Data cleaning deals with duplicated or missing data, outliers, or noisy data (that is, data containing random values–think of the static you can hear on a radio). Duplicated data, where the same information occurs twice or more times, will need to be removed.

A bigger problem is missing data. If too much data related to some item or measurement is missing it may be best to delete it. If not much is missing it may be possible to infer the missing values or use means or medians–these are not perfect solutions and may affect the results in some way, so care needs to be taken.

Outliers are instances in your dataset that are far from all the others. They normally occur when there is an error in the measurements. However, they can also indicate that you have a very skewed dataset (biased in some way). If the outlier is an error, you can delete the instance, however if it is a sample belonging to skewed data, deleting it will mean ignoring part of your data.

Some data such as signal data may contain noise and it is often possible to apply noise reduction techniques. Other sorts of data may have inconsistencies which again can be systematically removed. An example is a dataset which may refer to the company IBM as ‘IBM’, ‘I.B.M.’ or ‘International Business Machines’.

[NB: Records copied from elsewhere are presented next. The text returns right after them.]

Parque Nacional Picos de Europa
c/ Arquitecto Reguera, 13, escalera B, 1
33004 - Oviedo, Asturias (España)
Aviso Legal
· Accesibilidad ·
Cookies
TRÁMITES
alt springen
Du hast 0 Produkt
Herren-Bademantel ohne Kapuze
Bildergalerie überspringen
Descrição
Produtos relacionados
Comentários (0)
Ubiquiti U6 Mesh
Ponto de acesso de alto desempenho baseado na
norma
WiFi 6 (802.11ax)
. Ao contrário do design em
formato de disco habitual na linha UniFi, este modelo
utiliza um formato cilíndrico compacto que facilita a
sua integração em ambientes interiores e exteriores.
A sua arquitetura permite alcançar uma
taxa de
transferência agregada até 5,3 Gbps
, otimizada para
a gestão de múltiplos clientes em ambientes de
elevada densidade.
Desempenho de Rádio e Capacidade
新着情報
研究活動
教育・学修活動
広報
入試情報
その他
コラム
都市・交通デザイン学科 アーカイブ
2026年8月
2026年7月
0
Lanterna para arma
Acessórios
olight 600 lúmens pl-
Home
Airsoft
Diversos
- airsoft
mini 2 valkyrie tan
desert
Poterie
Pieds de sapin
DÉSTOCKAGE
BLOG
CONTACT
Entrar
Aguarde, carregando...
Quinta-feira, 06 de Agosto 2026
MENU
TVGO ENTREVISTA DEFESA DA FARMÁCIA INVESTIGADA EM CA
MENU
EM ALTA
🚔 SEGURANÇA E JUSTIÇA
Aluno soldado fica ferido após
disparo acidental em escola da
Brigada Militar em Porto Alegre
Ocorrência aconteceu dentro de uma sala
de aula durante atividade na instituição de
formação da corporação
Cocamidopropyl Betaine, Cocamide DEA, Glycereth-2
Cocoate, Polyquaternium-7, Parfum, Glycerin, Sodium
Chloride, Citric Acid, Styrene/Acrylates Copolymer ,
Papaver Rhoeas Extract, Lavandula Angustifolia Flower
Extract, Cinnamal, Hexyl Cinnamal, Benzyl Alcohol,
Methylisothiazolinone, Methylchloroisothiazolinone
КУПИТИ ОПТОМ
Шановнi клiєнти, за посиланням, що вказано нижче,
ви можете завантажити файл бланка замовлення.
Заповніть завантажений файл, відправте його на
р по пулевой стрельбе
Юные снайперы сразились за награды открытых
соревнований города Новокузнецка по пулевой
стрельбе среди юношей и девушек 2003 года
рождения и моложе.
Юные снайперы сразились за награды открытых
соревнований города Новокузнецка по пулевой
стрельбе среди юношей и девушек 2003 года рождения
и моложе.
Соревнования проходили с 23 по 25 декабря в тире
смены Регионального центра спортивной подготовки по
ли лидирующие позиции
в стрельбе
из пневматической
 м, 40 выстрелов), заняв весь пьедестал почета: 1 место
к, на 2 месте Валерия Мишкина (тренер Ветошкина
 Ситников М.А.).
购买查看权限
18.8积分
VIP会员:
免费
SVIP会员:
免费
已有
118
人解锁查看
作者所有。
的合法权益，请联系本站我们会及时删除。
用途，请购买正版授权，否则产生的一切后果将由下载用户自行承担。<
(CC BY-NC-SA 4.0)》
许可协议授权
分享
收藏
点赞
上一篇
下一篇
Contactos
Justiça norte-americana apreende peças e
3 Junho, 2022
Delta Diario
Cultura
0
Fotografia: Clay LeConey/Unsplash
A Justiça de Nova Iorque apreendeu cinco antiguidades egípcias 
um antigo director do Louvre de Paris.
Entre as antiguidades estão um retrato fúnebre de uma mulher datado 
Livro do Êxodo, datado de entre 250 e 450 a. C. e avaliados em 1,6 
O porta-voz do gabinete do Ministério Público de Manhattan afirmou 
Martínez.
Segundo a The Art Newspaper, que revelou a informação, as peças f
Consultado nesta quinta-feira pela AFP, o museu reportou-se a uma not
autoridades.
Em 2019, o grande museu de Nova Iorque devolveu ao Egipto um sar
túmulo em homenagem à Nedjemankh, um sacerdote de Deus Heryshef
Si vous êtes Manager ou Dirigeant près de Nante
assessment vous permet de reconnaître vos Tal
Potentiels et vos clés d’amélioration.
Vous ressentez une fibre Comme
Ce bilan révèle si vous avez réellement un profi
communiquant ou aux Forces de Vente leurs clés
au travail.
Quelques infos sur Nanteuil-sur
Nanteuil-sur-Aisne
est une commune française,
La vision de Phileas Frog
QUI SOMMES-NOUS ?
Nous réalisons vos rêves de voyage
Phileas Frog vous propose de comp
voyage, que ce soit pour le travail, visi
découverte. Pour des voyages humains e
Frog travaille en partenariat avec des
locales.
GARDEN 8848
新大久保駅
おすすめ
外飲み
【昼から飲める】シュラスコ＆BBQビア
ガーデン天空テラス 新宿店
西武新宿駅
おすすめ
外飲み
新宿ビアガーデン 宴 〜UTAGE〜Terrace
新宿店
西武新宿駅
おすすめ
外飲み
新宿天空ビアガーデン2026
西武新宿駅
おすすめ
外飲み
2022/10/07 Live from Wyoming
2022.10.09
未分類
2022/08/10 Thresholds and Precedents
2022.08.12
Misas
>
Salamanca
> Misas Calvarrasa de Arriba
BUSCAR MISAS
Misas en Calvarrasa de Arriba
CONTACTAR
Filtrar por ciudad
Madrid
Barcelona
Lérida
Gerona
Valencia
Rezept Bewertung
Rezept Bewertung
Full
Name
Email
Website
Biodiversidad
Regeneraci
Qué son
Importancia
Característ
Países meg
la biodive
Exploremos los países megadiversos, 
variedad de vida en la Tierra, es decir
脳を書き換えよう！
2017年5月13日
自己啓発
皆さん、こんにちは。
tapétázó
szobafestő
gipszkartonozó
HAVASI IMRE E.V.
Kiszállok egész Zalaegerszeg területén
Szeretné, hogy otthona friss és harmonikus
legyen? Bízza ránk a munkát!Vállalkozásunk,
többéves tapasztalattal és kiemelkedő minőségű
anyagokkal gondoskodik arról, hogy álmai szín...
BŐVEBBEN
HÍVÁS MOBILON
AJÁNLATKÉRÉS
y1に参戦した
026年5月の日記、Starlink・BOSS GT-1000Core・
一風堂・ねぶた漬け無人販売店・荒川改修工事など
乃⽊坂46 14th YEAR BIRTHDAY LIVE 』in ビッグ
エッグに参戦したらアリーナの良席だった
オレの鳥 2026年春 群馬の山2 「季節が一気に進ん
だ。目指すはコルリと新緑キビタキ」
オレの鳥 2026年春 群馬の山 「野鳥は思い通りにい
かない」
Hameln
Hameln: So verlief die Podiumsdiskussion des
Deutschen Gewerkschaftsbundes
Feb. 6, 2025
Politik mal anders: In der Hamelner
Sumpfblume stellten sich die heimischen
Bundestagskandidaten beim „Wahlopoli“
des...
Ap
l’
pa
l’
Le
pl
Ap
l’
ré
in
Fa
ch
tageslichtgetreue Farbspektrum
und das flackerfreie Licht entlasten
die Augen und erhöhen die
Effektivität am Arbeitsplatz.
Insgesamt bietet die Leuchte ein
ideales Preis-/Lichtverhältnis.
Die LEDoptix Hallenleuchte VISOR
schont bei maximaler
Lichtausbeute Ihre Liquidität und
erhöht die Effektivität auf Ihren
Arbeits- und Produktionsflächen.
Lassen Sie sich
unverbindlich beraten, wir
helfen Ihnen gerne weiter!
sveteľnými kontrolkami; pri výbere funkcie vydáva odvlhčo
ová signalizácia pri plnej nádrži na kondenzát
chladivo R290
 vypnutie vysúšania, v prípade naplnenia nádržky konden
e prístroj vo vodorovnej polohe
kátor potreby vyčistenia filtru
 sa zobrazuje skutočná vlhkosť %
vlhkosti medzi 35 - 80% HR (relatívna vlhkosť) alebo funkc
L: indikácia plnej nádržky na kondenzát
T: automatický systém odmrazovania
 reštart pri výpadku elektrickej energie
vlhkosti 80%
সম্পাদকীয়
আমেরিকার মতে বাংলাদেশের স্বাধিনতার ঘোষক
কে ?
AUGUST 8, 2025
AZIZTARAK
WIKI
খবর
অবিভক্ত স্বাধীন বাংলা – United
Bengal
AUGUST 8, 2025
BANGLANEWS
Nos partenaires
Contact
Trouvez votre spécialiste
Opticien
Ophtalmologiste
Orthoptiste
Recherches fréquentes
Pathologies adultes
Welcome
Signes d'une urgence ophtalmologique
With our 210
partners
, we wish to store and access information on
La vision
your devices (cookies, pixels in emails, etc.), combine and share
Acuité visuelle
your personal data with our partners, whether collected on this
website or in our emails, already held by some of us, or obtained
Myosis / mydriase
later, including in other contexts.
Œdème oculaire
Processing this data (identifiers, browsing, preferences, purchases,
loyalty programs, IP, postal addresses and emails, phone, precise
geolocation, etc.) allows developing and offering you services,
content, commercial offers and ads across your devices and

Data transformation and data reduction

These are methods that you may want to apply to statistical data and are used to either transform the data to ensure all the data are in a comparable form (this is known as normalising) or removing redundant or unnecessary information (reduction).

Conflation

As if the process is not complicated enough already it is often necessary to merge components of 2 or more different datasets–this process is known as conflation. To add interest, an element present in 2 datasets may have 2 very different identifiers applied to it making it necessary to correlate the 2 using attribute data. Such processes may introduce errors though incorrect correlation and missed correlation, so care must be taken.

Analytics

Having obtained, discovered, visualised and wrangled your data, the time has finally come to perform analytics. Currently this is almost the same as saying the time has come for some ML, but this is not the only method of analytics that can be performed.

Before covering ML in the next section it’s worth reminding ourselves that analytics were performed before the onset of ML.

Classic statistical analysis is still alive and well, and specialised data such as geographic information is still healthily analysed using Geographic Information Systems (GIS). Such methods have advantages over ML especially when the amount of data is limited, and so are still worth considering.